Parte XVIII
Comimos hablando todo lo que no habíamos hablado hasta el momento, acerca del insoportable calor que empezábamos a tener sobre todo, y yo le preguntaba más información acerca de la ciudad a la que nos aproximábamos. Me explicó que era una ciudad donde solía ser soleado sin importar la estación del año, tenía numerosas playas pero nada comparado con mi ciudad, donde las playas apenas eran una franja grisácea junto a los imponentes acantilados que conformaban toda la costa de la provincia. Ansiaba llegar para descubrir ese nuevo lugar, pero hablar de mi ciudad me hacía añorarla más de lo que nunca había imaginado. Pensé en Alan de pronto, al que tanto le había gustado la primera vez que la visitó.
Recordé la última vez que lo vi, fue poco después del entierro de Chris, cuando Bree y yo volvimos a casa. Alan vino a recogernos al hotel para llevarnos al aeropuerto. Se intentaba hacer el fuerte conmigo, gastando sus típicas bromas e intentando en vano hacerme reír. Pero podía ver por la expresión en sus ojos que también había sido un golpe muy duro para él el perder a su mejor amigo de la infancia. En el aeropuerto me prometió escribirme cada día, pero como ciertas promesas, el uso se fue perdiendo a través de los meses, hasta que al final no contestaba a mis correos electrónicos, y yo no insistí por miedo a molestarle. Tímidamente le pregunté a Bree cómo estaba Alan, mientras ella luchaba por enroscar sus espagueti al tenedor con la ayuda de la cuchara.
Bree me comentó que lo veríamos muy pronto, pues era con quien íbamos a convivir. Bree estaba con él en el momento de mi ingreso en el hospital, se había preocupado muchísimo al saber la noticia, y fue a él a quien se le ocurrió de hacer una “terapia” distinta. Fruncí el ceño en señal de desconcierto, y Bree me preguntó en qué estaba pensando. Le expliqué que hacía un año que no hablaba con Alan, y que me había sorprendido esa reacción por su parte. Ella le excusó que a pesar de todo, él me tenía en gran estima, aunque le costara admitirlo. Planteó la posibilidad de que Alan nos hubiera ofrecido su casa para recuperarme por sentirse culpable al no haberme escrito ningún correo electrónico en tanto tiempo.

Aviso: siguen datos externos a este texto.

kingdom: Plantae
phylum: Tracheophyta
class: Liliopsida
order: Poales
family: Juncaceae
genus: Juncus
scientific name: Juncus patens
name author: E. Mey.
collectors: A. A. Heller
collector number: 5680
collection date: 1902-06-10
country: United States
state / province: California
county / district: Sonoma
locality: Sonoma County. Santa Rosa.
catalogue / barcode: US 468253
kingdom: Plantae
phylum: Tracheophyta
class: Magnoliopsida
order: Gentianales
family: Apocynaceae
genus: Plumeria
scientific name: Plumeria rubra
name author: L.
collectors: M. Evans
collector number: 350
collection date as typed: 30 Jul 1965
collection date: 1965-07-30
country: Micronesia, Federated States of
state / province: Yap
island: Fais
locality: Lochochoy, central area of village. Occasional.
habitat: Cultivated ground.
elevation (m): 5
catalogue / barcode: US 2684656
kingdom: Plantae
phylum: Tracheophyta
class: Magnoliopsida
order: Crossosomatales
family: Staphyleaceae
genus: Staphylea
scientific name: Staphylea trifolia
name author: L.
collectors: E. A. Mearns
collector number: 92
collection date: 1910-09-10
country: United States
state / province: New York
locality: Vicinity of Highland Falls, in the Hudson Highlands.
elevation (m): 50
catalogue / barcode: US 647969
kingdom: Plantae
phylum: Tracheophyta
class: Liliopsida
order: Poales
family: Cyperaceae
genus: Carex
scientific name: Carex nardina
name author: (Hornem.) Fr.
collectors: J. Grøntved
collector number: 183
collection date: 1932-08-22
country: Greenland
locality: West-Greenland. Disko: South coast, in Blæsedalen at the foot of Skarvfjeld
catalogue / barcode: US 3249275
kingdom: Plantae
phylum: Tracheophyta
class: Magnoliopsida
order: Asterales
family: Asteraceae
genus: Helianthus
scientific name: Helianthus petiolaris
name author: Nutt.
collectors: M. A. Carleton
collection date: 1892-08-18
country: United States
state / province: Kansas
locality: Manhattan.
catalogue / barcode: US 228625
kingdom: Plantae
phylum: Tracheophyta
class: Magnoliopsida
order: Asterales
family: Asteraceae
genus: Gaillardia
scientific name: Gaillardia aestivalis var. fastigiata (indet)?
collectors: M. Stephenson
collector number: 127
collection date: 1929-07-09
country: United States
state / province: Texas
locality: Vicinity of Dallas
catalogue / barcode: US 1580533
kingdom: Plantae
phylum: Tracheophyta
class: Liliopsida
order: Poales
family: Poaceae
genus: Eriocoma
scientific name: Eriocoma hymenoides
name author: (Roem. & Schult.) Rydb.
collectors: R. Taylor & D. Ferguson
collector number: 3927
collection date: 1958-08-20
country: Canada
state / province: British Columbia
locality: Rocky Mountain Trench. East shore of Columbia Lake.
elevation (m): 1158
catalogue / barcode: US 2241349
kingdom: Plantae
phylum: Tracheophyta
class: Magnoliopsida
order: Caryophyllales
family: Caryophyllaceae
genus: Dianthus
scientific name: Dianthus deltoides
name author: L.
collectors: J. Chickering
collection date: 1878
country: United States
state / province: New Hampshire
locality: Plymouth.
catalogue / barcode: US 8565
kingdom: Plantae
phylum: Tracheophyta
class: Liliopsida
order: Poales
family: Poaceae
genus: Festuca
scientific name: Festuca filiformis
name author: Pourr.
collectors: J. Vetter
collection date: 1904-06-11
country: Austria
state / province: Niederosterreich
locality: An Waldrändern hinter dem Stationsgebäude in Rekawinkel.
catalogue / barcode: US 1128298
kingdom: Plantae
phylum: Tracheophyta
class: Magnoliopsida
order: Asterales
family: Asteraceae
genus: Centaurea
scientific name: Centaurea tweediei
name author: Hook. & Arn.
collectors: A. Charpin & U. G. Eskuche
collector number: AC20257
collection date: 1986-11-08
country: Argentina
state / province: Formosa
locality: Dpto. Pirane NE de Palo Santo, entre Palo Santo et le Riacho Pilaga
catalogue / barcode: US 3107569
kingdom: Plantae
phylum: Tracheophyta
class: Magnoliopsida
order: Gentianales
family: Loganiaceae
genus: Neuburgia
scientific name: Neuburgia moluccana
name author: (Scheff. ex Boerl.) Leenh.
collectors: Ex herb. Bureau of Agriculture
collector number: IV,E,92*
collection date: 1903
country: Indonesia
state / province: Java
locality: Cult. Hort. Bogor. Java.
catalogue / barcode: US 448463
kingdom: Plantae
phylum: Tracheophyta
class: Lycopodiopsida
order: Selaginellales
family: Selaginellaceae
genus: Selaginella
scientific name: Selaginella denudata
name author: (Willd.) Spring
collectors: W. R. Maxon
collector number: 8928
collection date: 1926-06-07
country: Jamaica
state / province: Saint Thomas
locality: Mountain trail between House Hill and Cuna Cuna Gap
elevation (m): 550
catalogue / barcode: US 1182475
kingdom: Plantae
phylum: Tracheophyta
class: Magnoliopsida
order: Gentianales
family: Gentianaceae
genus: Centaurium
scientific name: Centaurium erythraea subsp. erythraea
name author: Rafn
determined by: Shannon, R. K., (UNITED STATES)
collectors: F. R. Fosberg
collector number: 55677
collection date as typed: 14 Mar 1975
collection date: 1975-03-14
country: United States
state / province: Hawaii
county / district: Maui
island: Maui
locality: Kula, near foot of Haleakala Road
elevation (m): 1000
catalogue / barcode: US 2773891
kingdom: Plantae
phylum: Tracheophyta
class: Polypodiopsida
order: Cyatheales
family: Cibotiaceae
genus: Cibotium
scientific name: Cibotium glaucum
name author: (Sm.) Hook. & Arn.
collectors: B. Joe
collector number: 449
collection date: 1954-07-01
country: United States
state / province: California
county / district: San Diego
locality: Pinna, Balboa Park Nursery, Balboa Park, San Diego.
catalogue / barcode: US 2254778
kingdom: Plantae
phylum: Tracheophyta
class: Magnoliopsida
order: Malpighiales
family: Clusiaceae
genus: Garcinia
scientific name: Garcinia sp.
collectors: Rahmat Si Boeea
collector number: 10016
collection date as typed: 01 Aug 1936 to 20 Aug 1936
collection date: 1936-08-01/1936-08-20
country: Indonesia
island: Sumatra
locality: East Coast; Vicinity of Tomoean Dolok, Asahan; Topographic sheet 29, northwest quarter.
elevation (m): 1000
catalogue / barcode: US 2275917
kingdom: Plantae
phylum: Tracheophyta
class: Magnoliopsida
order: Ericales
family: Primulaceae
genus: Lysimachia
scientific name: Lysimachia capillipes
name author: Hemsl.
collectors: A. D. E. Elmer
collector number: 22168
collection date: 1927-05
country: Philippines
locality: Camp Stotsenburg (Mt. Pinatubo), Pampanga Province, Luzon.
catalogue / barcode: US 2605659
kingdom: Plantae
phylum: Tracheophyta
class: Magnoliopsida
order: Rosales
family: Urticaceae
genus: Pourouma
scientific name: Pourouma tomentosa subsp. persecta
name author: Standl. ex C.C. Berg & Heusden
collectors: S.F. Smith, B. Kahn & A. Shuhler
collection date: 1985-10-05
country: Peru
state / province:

Yo sonreí ante esa posibilidad. Tenía ganas de verle. Pregunté de nuevo si se habían visto muchas veces desde la última vez que le vimos en el aeropuerto. Bree musitó un leve “unas cuantas veces”. Luego me miró y leyó la verdadera pregunta en mis ojos. “Ya está mejor pero también lo ha pasado muy mal”, me explicó, “por eso he intentado estar con él bastante tiempo”. Luego se acomodó en el respaldo y bromeó acerca de cuánto nos parecíamos Alan y yo en cuanto lo difícil que era sacarnos del pozo. Entonces pensé que la particular terapia no iba a ser útil tan sólo para mí.
Bree pagó la cuenta y nos pusimos en marcha. El sol seguí abrasando pero empezaba a ocultarse en el horizonte. Bree me relevó al volante para conducir hasta el siguiente hotel. Busqué en su bolso un disco compacto para cambiar la música y para mi sorpresa, encontré mi disco favorito. Lo puse de inmediato, y Bree reveló que sabía que antes o después tendría que soportar a ese grupo (no eran de su agrado, demasiado comerciales, decía) pero yo me recosté en el asiento y disfruté de la música mientras veía cómo el paisaje era cada vez más distinto al que había visto durante toda mi vida. Ahora todo lo que nos rodeaba eran llanuras en diferentes tonos mostaza y bermellón, con el sol de frente y las montañas detrás.
Con aquel cálido paisaje ante mí, tan sólo podía pensar en que, al día siguiente, a esas horas ya estaría en mi “nueva” ciudad, en mi “nueva” casa, con unas “nueva” vida, supongo que bajo vigilancia constante... Preferí mirar el lado positivo: estaría bajo el mismo techo que Bree y Alan, como en los viejos tiempos. Al principio sería algo difícil tras mi distanciamiento de ellos o, más bien, desde que ellos optaron por alejarse de mí. Eso fue sólo el preámbulo a todo lo que me había conducido al acantilado.